[Maria do Rosário Pedreira]

Todos os autores adoram ver os seus livros traduzidos noutras línguas e a circularem pelo mundo. A internacionalização chega a ser, de resto, chave para o sucesso no país em que os autores foram originalmente publicados, mais ainda se estivermos a falar de Portugal, onde, sei lá porquê, tendemos a dar sempre mais importância ao que se diz lá fora.
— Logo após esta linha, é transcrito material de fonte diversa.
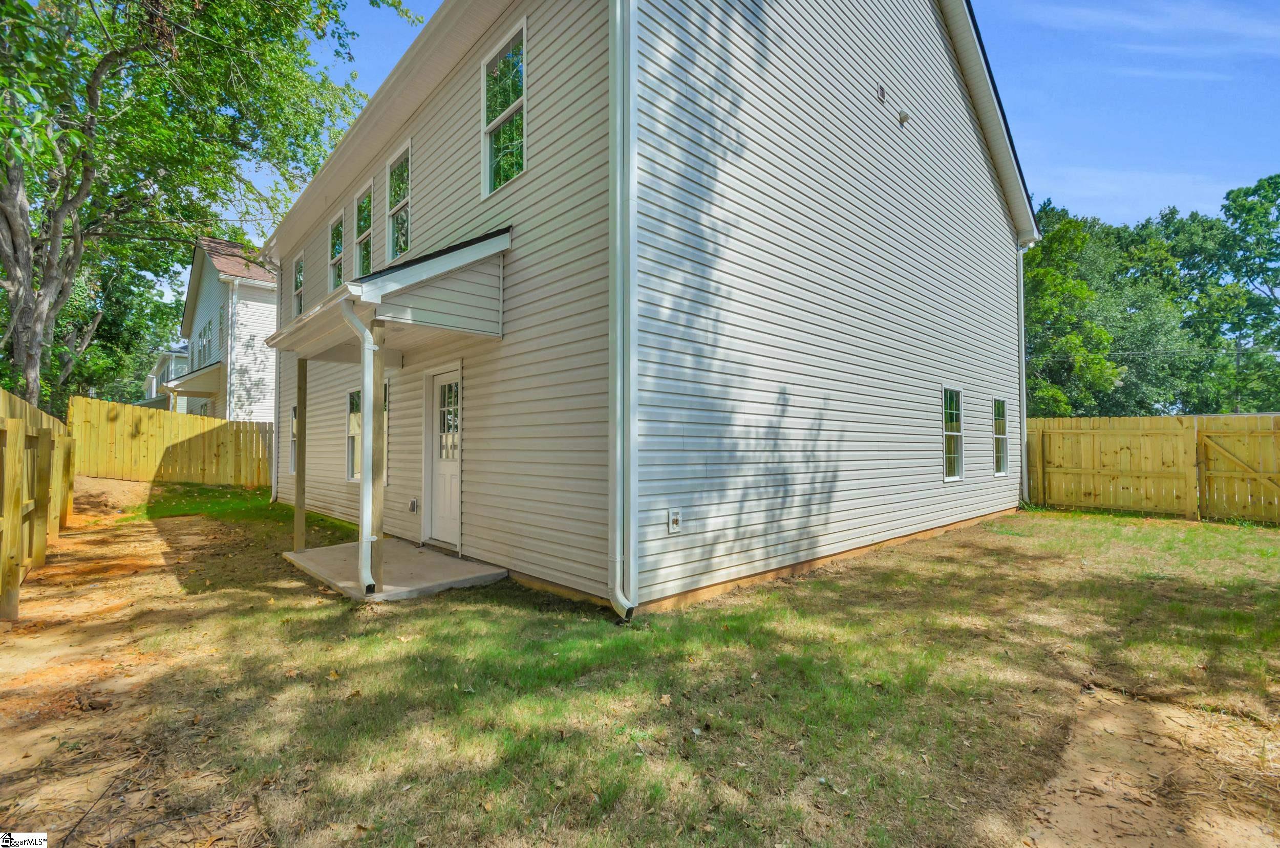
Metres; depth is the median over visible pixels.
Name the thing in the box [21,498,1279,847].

Não sei se os romancistas portugueses acompanham a par e passo as traduções dos seus livros – imagino que não o possam fazer com certas línguas como o sérvio ou o japonês – mas tenho ideia de que o façam, pelo menos, com as línguas que conhecem; contudo, estou convencida de que nunca as acham tão «estrangeiras» como os poetas quando lêem as traduções dos seus poemas. Quando escrevo uma letra para um fado, por exemplo, faço-a com uma determinada música na cabeça, que não é obviamente a que ouvirei depois; e, mesmo que o resultado final (letra + música) seja francamente melhor do que o que estava na minha cabeça, há sempre uma espécie de desconforto inicial por causa dessa disparidade. Assim também, sempre que verifico traduções de poemas meus, a impressão é estranha, porque, ainda que tudo bata certo em termos do sentido, que não haja realmente nada a criticar, basta um verso mais comprido do que o original para fazer do poema outro poema completamente diferente. Porque a música também muda de língua para língua.